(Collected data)
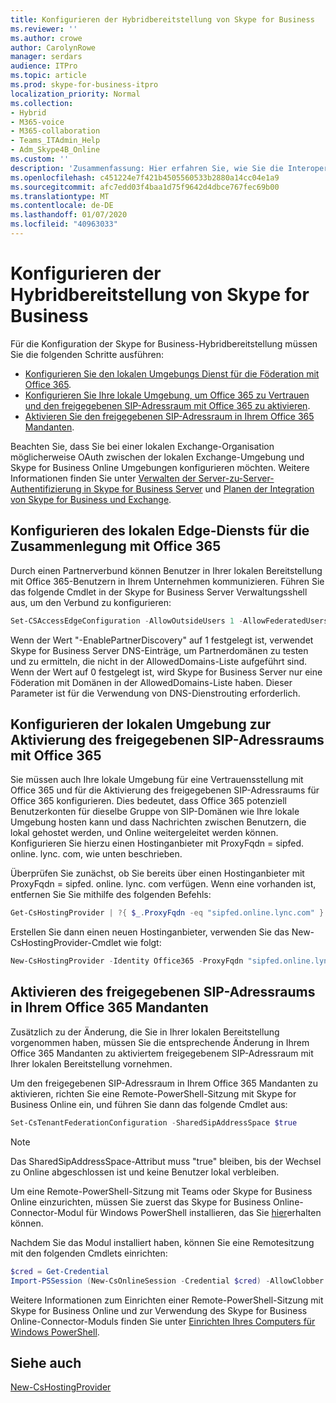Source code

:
 ```yaml
---
title: Konfigurieren der Hybridbereitstellung von Skype for Business
ms.reviewer: ''
ms.author: crowe
author: CarolynRowe
manager: serdars
audience: ITPro
ms.topic: article
ms.prod: skype-for-business-itpro
localization_priority: Normal
ms.collection:
- Hybrid
- M365-voice
- M365-collaboration
- Teams_ITAdmin_Help
- Adm_Skype4B_Online
ms.custom: ''
description: 'Zusammenfassung: Hier erfahren Sie, wie Sie die Interoperabilität zwischen Ihrer lokalen Bereitstellung und Skype for Business Online konfigurieren.'
ms.openlocfilehash: c451224e7f421b4505560533b2880a14cc04e1a9
ms.sourcegitcommit: afc7edd03f4baa1d75f9642d4dbce767fec69b00
ms.translationtype: MT
ms.contentlocale: de-DE
ms.lasthandoff: 01/07/2020
ms.locfileid: "40963033"
---
```

# <a name="configure-skype-for-business-hybrid"></a>Konfigurieren der Hybridbereitstellung von Skype for Business

Für die Konfiguration der Skype for Business-Hybridbereitstellung müssen Sie die folgenden Schritte ausführen:

- [Konfigurieren Sie den lokalen Umgebungs Dienst für die Föderation mit Office 365](#configure-your-on-premises-edge-service-to-federate-with-office-365).
- [Konfigurieren Sie Ihre lokale Umgebung, um Office 365 zu Vertrauen und den freigegebenen SIP-Adressraum mit Office 365 zu aktivieren](#configure-your-on-premises-environment-to-enable-shared-sip-address-space-with-office-365).
- [Aktivieren Sie den freigegebenen SIP-Adressraum in Ihrem Office 365 Mandanten](#enable-shared-sip-address-space-in-your-office-365-tenant).

Beachten Sie, dass Sie bei einer lokalen Exchange-Organisation möglicherweise OAuth zwischen der lokalen Exchange-Umgebung und Skype for Business Online Umgebungen konfigurieren möchten. Weitere Informationen finden Sie unter [Verwalten der Server-zu-Server-Authentifizierung in Skype for Business Server](https://docs.microsoft.com/SkypeForBusiness/manage/authentication/server-to-server-and-partner-applications) und [Planen der Integration von Skype for Business und Exchange](https://docs.microsoft.com/SkypeForBusiness/plan-your-deployment/integrate-with-exchange/integrate-with-exchange#feature_support). 
  
## <a name="configure-your-on-premises-edge-service-to-federate-with-office-365"></a>Konfigurieren des lokalen Edge-Diensts für die Zusammenlegung mit Office 365

Durch einen Partnerverbund können Benutzer in Ihrer lokalen Bereitstellung mit Office 365-Benutzern in Ihrem Unternehmen kommunizieren. Führen Sie das folgende Cmdlet in der Skype for Business Server Verwaltungsshell aus, um den Verbund zu konfigurieren:
  
```PowerShell
Set-CSAccessEdgeConfiguration -AllowOutsideUsers 1 -AllowFederatedUsers 1 -EnablePartnerDiscovery 1 -UseDnsSrvRouting
```

Wenn der Wert "-EnablePartnerDiscovery" auf 1 festgelegt ist, verwendet Skype for Business Server DNS-Einträge, um Partnerdomänen zu testen und zu ermitteln, die nicht in der AllowedDomains-Liste aufgeführt sind. Wenn der Wert auf 0 festgelegt ist, wird Skype for Business Server nur eine Föderation mit Domänen in der AllowedDomains-Liste haben. Dieser Parameter ist für die Verwendung von DNS-Dienstrouting erforderlich.



## <a name="configure-your-on-premises-environment-to-enable-shared-sip-address-space-with-office-365"></a>Konfigurieren der lokalen Umgebung zur Aktivierung des freigegebenen SIP-Adressraums mit Office 365

Sie müssen auch Ihre lokale Umgebung für eine Vertrauensstellung mit Office 365 und für die Aktivierung des freigegebenen SIP-Adressraums für Office 365 konfigurieren. Dies bedeutet, dass Office 365 potenziell Benutzerkonten für dieselbe Gruppe von SIP-Domänen wie Ihre lokale Umgebung hosten kann und dass Nachrichten zwischen Benutzern, die lokal gehostet werden, und Online weitergeleitet werden können.  Konfigurieren Sie hierzu einen Hostinganbieter mit ProxyFqdn = sipfed. online. lync. com, wie unten beschrieben.

Überprüfen Sie zunächst, ob Sie bereits über einen Hostinganbieter mit ProxyFqdn = sipfed. online. lync. com verfügen. Wenn eine vorhanden ist, entfernen Sie Sie mithilfe des folgenden Befehls:

```PowerShell
Get-CsHostingProvider | ?{ $_.ProxyFqdn -eq "sipfed.online.lync.com" } | Remove-CsHostingProvider
```

Erstellen Sie dann einen neuen Hostinganbieter, verwenden Sie das New-CsHostingProvider-Cmdlet wie folgt: 

```PowerShell
New-CsHostingProvider -Identity Office365 -ProxyFqdn "sipfed.online.lync.com" -Enabled $true -EnabledSharedAddressSpace $true -HostsOCSUsers $true -VerificationLevel UseSourceVerification -IsLocal $false -AutodiscoverUrl https://webdir.online.lync.com/Autodiscover/AutodiscoverService.svc/root 
```

 ## <a name="enable-shared-sip-address-space-in-your-office-365-tenant"></a>Aktivieren des freigegebenen SIP-Adressraums in Ihrem Office 365 Mandanten
  
Zusätzlich zu der Änderung, die Sie in Ihrer lokalen Bereitstellung vorgenommen haben, müssen Sie die entsprechende Änderung in Ihrem Office 365 Mandanten zu aktiviertem freigegebenem SIP-Adressraum mit Ihrer lokalen Bereitstellung vornehmen.  

Um den freigegebenen SIP-Adressraum in Ihrem Office 365 Mandanten zu aktivieren, richten Sie eine Remote-PowerShell-Sitzung mit Skype for Business Online ein, und führen Sie dann das folgende Cmdlet aus:
  
```PowerShell
Set-CsTenantFederationConfiguration -SharedSipAddressSpace $true
```

> [!NOTE]
> Das SharedSipAddressSpace-Attribut muss "true" bleiben, bis der Wechsel zu Online abgeschlossen ist und keine Benutzer lokal verbleiben. 
  
Um eine Remote-PowerShell-Sitzung mit Teams oder Skype for Business Online einzurichten, müssen Sie zuerst das Skype for Business Online-Connector-Modul für Windows PowerShell installieren, das Sie [hier](https://go.microsoft.com/fwlink/p/?LinkId=391911)erhalten können.
  
Nachdem Sie das Modul installiert haben, können Sie eine Remotesitzung mit den folgenden Cmdlets einrichten:
  
```PowerShell
$cred = Get-Credential
Import-PSSession (New-CsOnlineSession -Credential $cred) -AllowClobber
```

Weitere Informationen zum Einrichten einer Remote-PowerShell-Sitzung mit Skype for Business Online und zur Verwendung des Skype for Business Online-Connector-Moduls finden Sie unter [Einrichten Ihres Computers für Windows PowerShell](https://docs.microsoft.com/SkypeForBusiness/set-up-your-computer-for-windows-powershell/set-up-your-computer-for-windows-powershell).
  


## <a name="see-also"></a>Siehe auch

[New-CsHostingProvider](https://docs.microsoft.com/powershell/module/skype/new-cshostingprovider?view=skype-ps)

#### Exercise:
Among the entries, how many lines include the string "SharedSipAddressSpace"? Please reply with only the number.

#### Solution to the exercise:
2